More so now than five or ten years ago, this detailed understanding of a domain is the seed of a great business.
[0]
There are lots of "small" opportunities (< 10M ARR TAM) out there. They are not interesting to VCs, or to most experienced founders, so they are left unsolved. Think of plugins to extensions on any large platform, scanner driver software (one of my favorite MicroConf businesses), amazon price tracking software, or other similarly-sized IndieHacker businesses. All neat lifestyle businesses, but very different from a "large" business.
[1]
Some examples of companies that required deep domain knowledge to take the risk of building:
- Stripe. You would have thought this was a solved problem, but payment APIs were terrible from the developer’s perspective before Stripe. You had to have conviction that developer’s will hold more decision-making power as all companies become tech companies.
- Heroku. After AWS was launched cloud felt like a solved problem. However the UX was terrible and developer time was a scarce resource. If you weren’t working directly on deployment, you would have thought this was a solved problem (what’s amazing is this is still an unsolved problem since Heroku has been acquired and is effectively dead).
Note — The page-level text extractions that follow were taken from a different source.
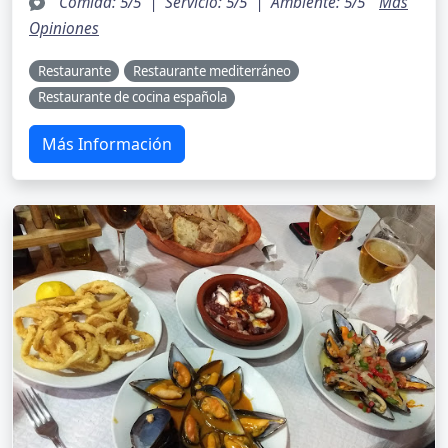
"Comida: 5/5 | Servicio: 5/5 | Ambiente: 5/5 "
Más
Opiniones
Restaurante
Restaurante mediterráneo
Restaurante de cocina española
Más Información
- Vetcove. Purchasing for vets is poorly orchestrated and there’s economies of scale being left on the table. Without working with vets this would be impossible to uncover.
- Valor Atomics. Molten salt reactors weren’t deployed and can float in the ocean to get around regulation. Without going deep on energy generation you’d have no idea this was possible.
- Rainmaker. Weather modification was invented in the 50s, never deployed, and is well researched. The west is drying out. Without going deep on water conservation there’s no way to run into this.
- Anrok. Tax is still an unsolved problem and the current software either operates like a monopoly (Avalara) or is dying (TaxJar). Unless you run an internet company that deals with state tax, and have tried multiple vendors, you wouldn’t run into this problem and would assume it’s solved.
- Stedi. Without running into EDI, and attempting to implement it as a founder or non-consultant type, you wouldn’t believe that EDI is as terrible as it is and understand how terrible the existing competitors are.